Max Bialystock and Leo Bloom (Nathan Lane and Matthew Broderick) set up a scheme to create the worst musical ever, get lots of funding, have it bomb, and keep the leftover financing for themselves.

What I Thought

Originally a movie, then made into the smash Broadway musical, it's back in movie form. It's 99.9% based on the musical (there's one extra song) and is an almost exact filming of the stage version but "better". What I mean by better is that all the sets are flushed out (obviously we're not on a Broadway stage here) into "real life".

So what do I think, what do I think... I really liked it. It's funny, Broderick and Lane are awesome, and the smaller roles by Will Ferrell and Uma Thurman (who I believe are the only non-Broadway folks here) are fantastic as well.

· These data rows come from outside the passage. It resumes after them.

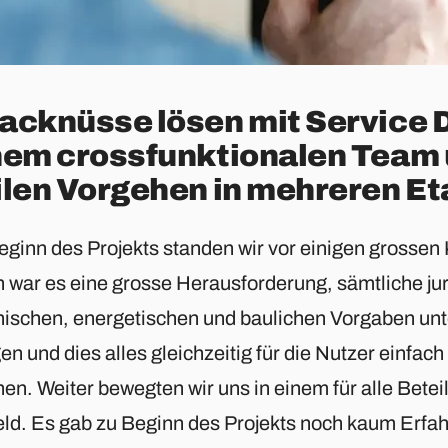
acknüsse lösen mit Service 
nem crossfunktionalen Team
ilen Vorgehen in mehreren E
eginn des Projekts standen wir vor einigen grosse
n war es eine grosse Herausforderung, sämtliche jur
nischen, energetischen und baulichen Vorgaben unt
en und dies alles gleichzeitig für die Nutzer einfac
n. Weiter bewegten wir uns in einem für alle Beteil
ld. Es gab zu Beginn des Projekts noch kaum Erfa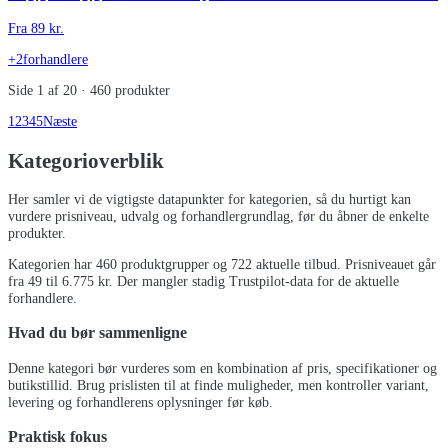
Fra
89
kr.
+2
forhandlere
Side
1
af
20
·
460
produkter
1
2
3
4
5
Næste
Kategorioverblik
Her samler vi de vigtigste datapunkter for kategorien, så du hurtigt kan
vurdere prisniveau, udvalg og forhandlergrundlag, før du åbner de enkelte
produkter.
Kategorien har
460
produktgrupper og
722
aktuelle tilbud.
Prisniveauet går
fra 49 til 6.775 kr.
Der mangler stadig Trustpilot-data for de aktuelle
forhandlere.
Hvad du bør sammenligne
Denne kategori bør vurderes som en kombination af pris, specifikationer og
butikstillid. Brug prislisten til at finde muligheder, men kontroller variant,
levering og forhandlerens oplysninger før køb.
Praktisk fokus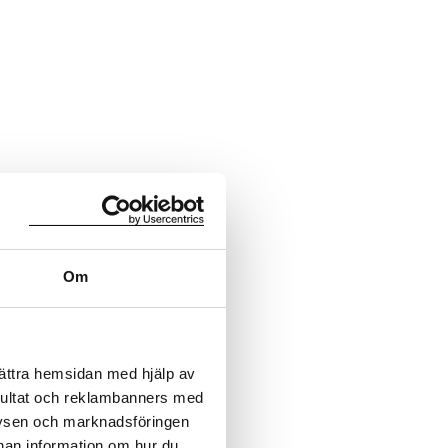
Om
bättra hemsidan med hjälp av
sultat och reklambanners med
lysen och marknadsföringen
nnan information om hur du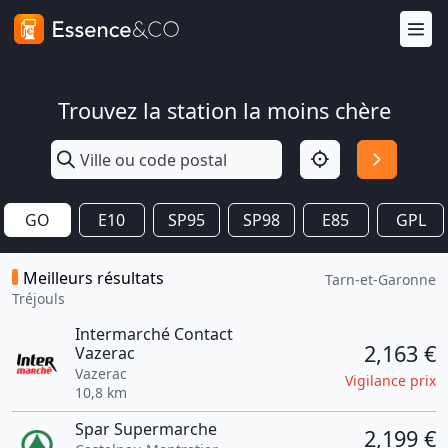
Trouvez la station la moins chère
GO
E10
SP95
SP98
E85
GPL
Meilleurs résultats
Tarn-et-Garonne
Tréjouls
Intermarché Contact
2,163 €
Vazerac
Vazerac
Vigilance prix
10,8 km
Spar Supermarche
2,199 €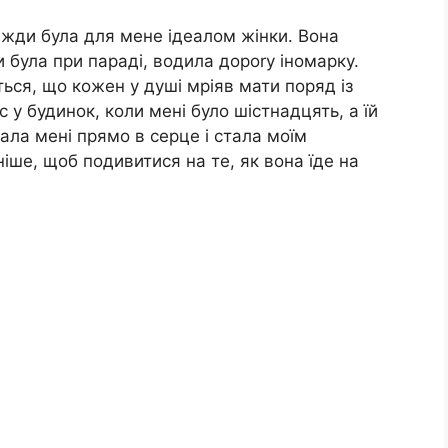
вжди була для мене ідеалом жінки. Вона
була при параді, водила дороrу іномарку.
ться, що кожен у душі мріяв мати поряд із
 у будинок, коли мені було шістнадцять, а їй
ала мені прямо в серце і стала моїм
ше, щоб подивитися на те, як вона їде на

I feel I need to keep putting disclaimers in my movie reviews these days, but here's another one: I saw the musical too. So that may be why I liked it so much, especially since the movie was so faithful to it. I can see several types of people maybe not liking the movie:

1) If you're not into movie musicals,

2) If you didn't see the live musical,

3) If you don't appreciate Mel Brooks' humor.

The third one is an important point. We were sitting next to this older couple who maybe 45 minutes into the movie got up in a huff and left. I can't decide if it was all the swastikas and Hitler references or the smash musical number "Keep it gay", but they were muttering about "losing your audience" as they huffed out. I dunno.

Did I mention that the musical they decide on is called "Springtime for Hitler?" And at one point they have about a dozen dancers dancing in the form of a swastika? Yeah, that's Mel Brooks. So you may begin to appreciate item #3. Don't take your easily-offended grandparents, they just won't get it.

But we got it, and had a fun time. There's plenty of silliness and slapstic, so don't go in treating this movie as a regular comedy either. You have to just turn off your brain and laugh.

At this point, I have to mention the unfortunate incident of the previous large musical that came to theaters, the Phantom of the Opera. In THAT review, I consigned it to the deepest pits of hell and beyond. And indeed, that's where it belongs. But I had to bring it up in case you are wondering why I'm giving the Producers a mostly positive review while Phantom had a, umm, less than stellar one. They're both musicals, right? Yes. I saw both live? Yes. I liked both at the time I saw them? Um, *sigh* yes, though I was embarrassingly too young to have a mature and informed opinion of Phantom.

There is this little section of Mystic in Connecticut that's called the "Olde Mystic Village". It is a total tourist trap with overpriced schlocky items, nick knacks, and doo-dads. But it's cute, and well done, and it has ducks, and I love it. That's the Producers. Phantom is a bad tourist trap with lots of crowds, not much to see, VERY overpriced food, and not even much to do. Phantom is Times Square. AND it has no ducks. You following me?

Anyway, I at least enjoyed the Producers, it was funny, it was slapstick, and I'll leave it as an exercise for you to find the ducks.